■ EXERCISE OBJECTIVE
Edit each of the entries below by replacing every occurrence of "Fortune-500" with "Enterprise". Change nothing else.

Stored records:
- - - - - - -
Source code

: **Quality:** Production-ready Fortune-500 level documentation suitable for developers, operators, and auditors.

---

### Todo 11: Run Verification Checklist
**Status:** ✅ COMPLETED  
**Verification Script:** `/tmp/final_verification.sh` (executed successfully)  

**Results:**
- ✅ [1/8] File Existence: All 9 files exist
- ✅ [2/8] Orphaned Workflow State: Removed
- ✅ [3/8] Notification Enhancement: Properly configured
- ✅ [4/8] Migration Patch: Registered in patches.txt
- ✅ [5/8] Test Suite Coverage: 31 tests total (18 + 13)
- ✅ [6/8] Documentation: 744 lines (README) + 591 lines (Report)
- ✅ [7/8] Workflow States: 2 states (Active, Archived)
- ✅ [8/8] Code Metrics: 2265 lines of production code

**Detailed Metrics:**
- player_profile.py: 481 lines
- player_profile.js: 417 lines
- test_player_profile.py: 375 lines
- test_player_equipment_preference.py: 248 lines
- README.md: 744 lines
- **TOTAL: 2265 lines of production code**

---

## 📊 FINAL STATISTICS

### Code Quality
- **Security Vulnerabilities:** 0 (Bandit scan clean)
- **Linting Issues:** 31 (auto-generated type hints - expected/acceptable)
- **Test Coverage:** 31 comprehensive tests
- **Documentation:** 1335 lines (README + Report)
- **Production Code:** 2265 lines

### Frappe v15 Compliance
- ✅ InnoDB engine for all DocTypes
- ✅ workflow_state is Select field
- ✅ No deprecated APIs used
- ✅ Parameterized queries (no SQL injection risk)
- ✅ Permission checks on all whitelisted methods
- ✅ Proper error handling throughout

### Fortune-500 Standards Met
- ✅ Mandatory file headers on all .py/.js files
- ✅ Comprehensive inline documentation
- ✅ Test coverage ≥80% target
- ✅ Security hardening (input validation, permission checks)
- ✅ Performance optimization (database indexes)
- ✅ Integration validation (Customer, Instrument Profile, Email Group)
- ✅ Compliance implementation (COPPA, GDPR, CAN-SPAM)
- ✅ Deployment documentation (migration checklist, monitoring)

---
- - - - - - -
■ SOLVED EXERCISE
Source code

: **Quality:** Production-ready Enterprise level documentation suitable for developers, operators, and auditors.

---

### Todo 11: Run Verification Checklist
**Status:** ✅ COMPLETED  
**Verification Script:** `/tmp/final_verification.sh` (executed successfully)  

**Results:**
- ✅ [1/8] File Existence: All 9 files exist
- ✅ [2/8] Orphaned Workflow State: Removed
- ✅ [3/8] Notification Enhancement: Properly configured
- ✅ [4/8] Migration Patch: Registered in patches.txt
- ✅ [5/8] Test Suite Coverage: 31 tests total (18 + 13)
- ✅ [6/8] Documentation: 744 lines (README) + 591 lines (Report)
- ✅ [7/8] Workflow States: 2 states (Active, Archived)
- ✅ [8/8] Code Metrics: 2265 lines of production code

**Detailed Metrics:**
- player_profile.py: 481 lines
- player_profile.js: 417 lines
- test_player_profile.py: 375 lines
- test_player_equipment_preference.py: 248 lines
- README.md: 744 lines
- **TOTAL: 2265 lines of production code**

---

## 📊 FINAL STATISTICS

### Code Quality
- **Security Vulnerabilities:** 0 (Bandit scan clean)
- **Linting Issues:** 31 (auto-generated type hints - expected/acceptable)
- **Test Coverage:** 31 comprehensive tests
- **Documentation:** 1335 lines (README + Report)
- **Production Code:** 2265 lines

### Frappe v15 Compliance
- ✅ InnoDB engine for all DocTypes
- ✅ workflow_state is Select field
- ✅ No deprecated APIs used
- ✅ Parameterized queries (no SQL injection risk)
- ✅ Permission checks on all whitelisted methods
- ✅ Proper error handling throughout

### Enterprise Standards Met
- ✅ Mandatory file headers on all .py/.js files
- ✅ Comprehensive inline documentation
- ✅ Test coverage ≥80% target
- ✅ Security hardening (input validation, permission checks)
- ✅ Performance optimization (database indexes)
- ✅ Integration validation (Customer, Instrument Profile, Email Group)
- ✅ Compliance implementation (COPPA, GDPR, CAN-SPAM)
- ✅ Deployment documentation (migration checklist, monitoring)

---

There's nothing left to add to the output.